Угроза эпидемии сохранялась в разных местах вплоть до Николина дня — 6 декабря и даже до Рождества — 25 декабря. Главный вопрос, который задавали себе люди: в чем же была причина «Божьего попущения»? Ответить на него можно было разве что эпическим языком, к которому и прибегали авторы летописей. В так называемом «Беляевском летописце» XVII века сохранилась статья «О моровом поветрии», подводившая итог тяжелой годины Московского царства в 1654 году: «Тогож де лета, наказуя нас Господь милосердием своим за многое наше прегрешение, посла свой праведный скоропостизательный серп: бысть в царствующем граде моровое поветрие велие. Являхуся на людех язвы, прыщи великия, и гнияху, и от язвы умираху. Святыя Божии церкви в царствующем граде Москве и самая церковь соборная Богоматере многое время бе без службы. Государю же тогда воевавшу польскаго и литовскаго короля с великою победою. Гнев же Божий от царствующего града распростреся и во иныя грады Российския державы. И множество людей безчисленно тою язвою помроша, и исчислити невозможно, токмо весть един Господь Бог число их; а мнози сподобишася монашескаго чина»{320}.
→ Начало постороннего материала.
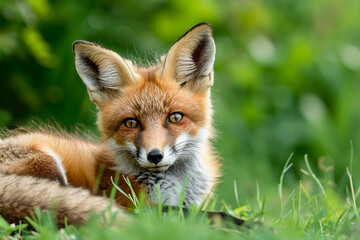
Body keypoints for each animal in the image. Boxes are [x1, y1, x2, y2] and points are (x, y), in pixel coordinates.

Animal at [0, 22, 225, 227]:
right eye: (131, 122)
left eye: (175, 117)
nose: (155, 156)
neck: (175, 185)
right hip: (48, 165)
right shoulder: (136, 204)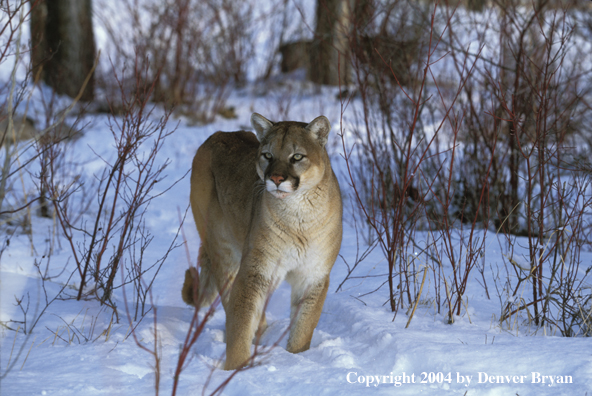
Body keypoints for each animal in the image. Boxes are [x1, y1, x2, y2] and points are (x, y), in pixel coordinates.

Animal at [184, 113, 342, 370]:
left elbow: (303, 327)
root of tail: (217, 134)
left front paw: (297, 359)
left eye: (297, 156)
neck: (299, 217)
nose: (276, 178)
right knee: (231, 299)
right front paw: (236, 368)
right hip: (225, 251)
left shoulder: (313, 274)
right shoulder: (255, 271)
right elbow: (241, 322)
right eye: (268, 155)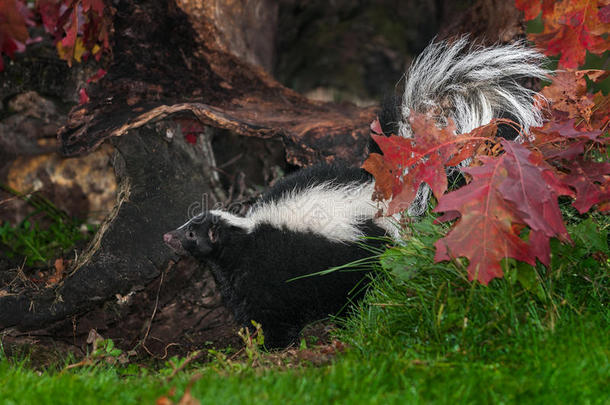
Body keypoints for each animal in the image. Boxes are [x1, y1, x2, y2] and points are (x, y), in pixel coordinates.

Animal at [163, 38, 548, 348]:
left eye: (192, 233)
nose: (168, 236)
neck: (242, 236)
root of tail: (383, 193)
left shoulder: (266, 274)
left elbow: (272, 313)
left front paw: (274, 345)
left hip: (360, 252)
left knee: (360, 288)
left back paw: (349, 318)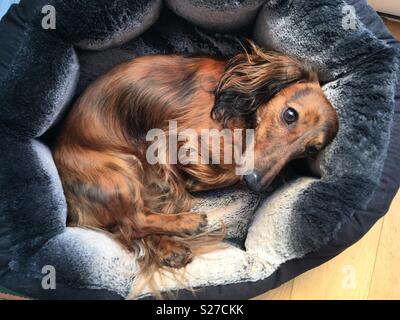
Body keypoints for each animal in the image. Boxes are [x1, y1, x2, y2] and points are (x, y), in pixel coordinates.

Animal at [52, 40, 338, 270]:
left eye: (312, 149)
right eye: (290, 114)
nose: (256, 183)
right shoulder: (174, 138)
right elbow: (223, 169)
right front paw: (195, 181)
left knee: (129, 226)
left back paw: (170, 249)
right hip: (121, 170)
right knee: (135, 221)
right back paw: (187, 223)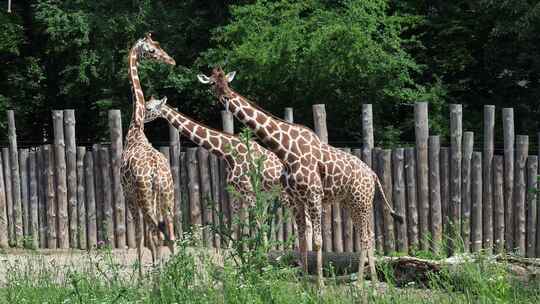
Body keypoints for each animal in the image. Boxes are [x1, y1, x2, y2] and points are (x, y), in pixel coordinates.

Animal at [142, 96, 296, 241]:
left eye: (148, 108)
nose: (140, 118)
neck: (228, 153)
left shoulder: (249, 191)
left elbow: (260, 224)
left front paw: (262, 250)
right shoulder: (236, 192)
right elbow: (235, 225)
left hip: (286, 195)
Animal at [197, 67, 400, 288]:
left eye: (228, 82)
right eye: (213, 83)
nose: (226, 95)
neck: (285, 149)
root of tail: (373, 174)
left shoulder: (313, 195)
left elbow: (318, 241)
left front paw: (320, 286)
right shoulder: (296, 199)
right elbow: (302, 239)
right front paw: (304, 283)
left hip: (362, 202)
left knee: (365, 237)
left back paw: (364, 284)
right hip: (352, 202)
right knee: (368, 235)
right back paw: (370, 282)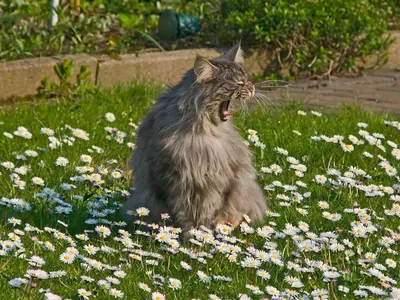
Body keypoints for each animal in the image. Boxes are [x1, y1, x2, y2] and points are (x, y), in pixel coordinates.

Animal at [120, 44, 268, 237]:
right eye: (239, 83)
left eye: (247, 80)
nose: (252, 88)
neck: (199, 135)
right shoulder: (174, 177)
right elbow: (182, 212)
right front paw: (189, 235)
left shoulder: (216, 178)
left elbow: (210, 209)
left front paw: (204, 236)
Совсем не случайно «Беляевский летописец» завершает свою запись о множестве людей «постригшихся» в монастыри. 15 января 1655 года царь Алексей Михайлович в письме назначенному им ведать дела в Москве боярину Ивану Васильевичу Морозову требовал дать подробный отчет о «моровом поветрии» в Москве: «Унялось ли или еще порывает, а буде перестало, и сколь давно перестало и в коем числе». Но еще больше царя заботило то, что принявшие постриг во время чумы забыли о своих обетах и, когда мор отступил, стали жить прежней жизнью: «Ведомо учинилось нам, великому государю, что на Москве в моровое поветрее мужья от жон постригалися, а жены от мужей, а ныне многие живут в своих дворех з женами и многие постриженные в рядах торгуют, и пьянство и воровство умножилось». Именно об этом, а не о восстановлении жизни в опустошенной столице думал прежде всего царь Алексей Михайлович. Находясь в Вязьме, он еще не мог по-настоящему осознать, какую беду только что пережили люди.